Todas às vezes que eu o derrotava no xadrez, Thomas sempre corria para se esconder de vergonha. No começo era engraçado, mas agora eu ficava preocupada. Ele não poderia sumir numa casa enorme sem energia.

- Você podia deixá-lo ganhar uma vez. – Comentou minha mãe alisando os cabelos de Sophie.

- Mas aí não seria justo. E ele não melhoraria a cada partida. – Baixei os olhos, ela estava certa. Eu era a irmã mais velha. Deveria apoiá-lo.

- Vai vê-lo onde está. Por favor. – Levantei indo em direção ao banheiro.

Prestes a voltar e avisar mamãe que Thomas não estava no banheiro, vi uma luz embaixo da mesa. Levantei a toalha e me escondi junto a ele.

- Como sabia que eu estava aqui? – Eu responderia que ele não sabia se esconder direito, mas preferi dar outra resposta.

- Eu sempre vou saber onde você está. Sou sua irmã mais velha. É meu dever cuidar de você. – Sorri me aproximando dele.

- Mas você me venceu no xadrez... de novo. – Ele mantinha a cabeça baixa.

- É porque quero que seja melhor e me vença. Não seria justo deixar você pensar que ganhou apenas por capricho. Ou você quer me vencer de verdade? – Pousei meus dedos em seu queixo, o fazendo erguer a cabeça para me encarar. – E você está bem melhor que antes. A partida demorou bem mais. Aposto que da próxima vez você vai quase me vencer.

- Quase? – Me olhou rindo.

- Vamos ver. – Sorri. – Que tal mais uma partida? Te ensino uns truques, mas se quiser eu deixo você me vencer. – Zombei bagunçando seu cabelo.
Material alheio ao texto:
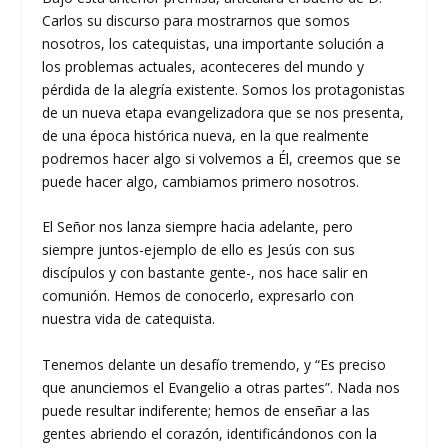
Carlos su discurso para mostrarnos que somos
nosotros, los catequistas, una importante solución a
los problemas actuales, aconteceres del mundo y
pérdida de la alegría existente. Somos los protagonistas
de un nueva etapa evangelizadora que se nos presenta,
de una época histórica nueva, en la que realmente
podremos hacer algo si volvemos a Él, creemos que se
puede hacer algo, cambiamos primero nosotros.
El Señor nos lanza siempre hacia adelante, pero
siempre juntos-ejemplo de ello es Jesús con sus
discípulos y con bastante gente-, nos hace salir en
comunión. Hemos de conocerlo, expresarlo con
nuestra vida de catequista.
Tenemos delante un desafío tremendo, y “Es preciso
que anunciemos el Evangelio a otras partes”. Nada nos
puede resultar indiferente; hemos de enseñar a las
gentes abriendo el corazón, identificándonos con la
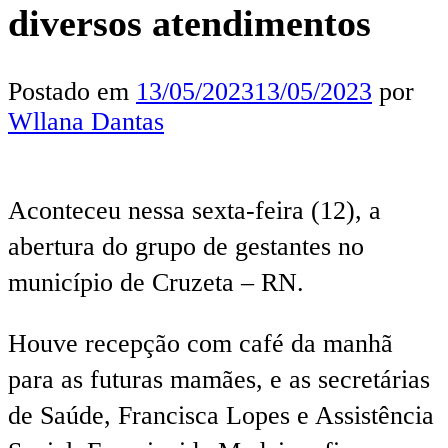
diversos atendimentos
Postado em
13/05/2023
13/05/2023
por
Wllana Dantas
Aconteceu nessa sexta-feira (12), a
abertura do grupo de gestantes no
município de Cruzeta – RN.
Houve recepção com café da manhã
para as futuras mamães, e as secretárias
de Saúde, Francisca Lopes e Assistência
- Não. Seria jogar sujo. – Ele me ajudou a sair debaixo da mesa. – Você está muito grande para se esconder aí embaixo. – Sorri pegando em sua mão.

- Xeque-mate. – Odeio perder, mas dessa vez eu venci bonito.

- De novo não. – Lamentou Thomas se jogando para trás deitando no chão cobrindo os olhos com as mãos.

- Foram dez minutos a mais. Eu fiquei apenas com uma torre, um bispo, a rainha e o rei. Jogou bem. Estou orgulhosa. – Minhas mãos não resistiram, tive de bagunçar seu cabelo outra vez, mesmo que odiasse isso.

- Odeio você. – Joguei um travesseiro em sua cara.

A casa estava silenciosa demais, quase um calmante natural para dormir. Meu pai já estava no décimo sono, junto a Sophie e minha mãe.

Olhei a paisagem pela janela, não tinha coisa melhor do que cheiro de terra molhada e ouvir aquele barulho, nossa...

Horas se passaram e a luz ainda não tinha voltado. Adormeci ao lado de Thomas, tendo a certeza que ele quase me abraçou, mas ele nunca admitiria.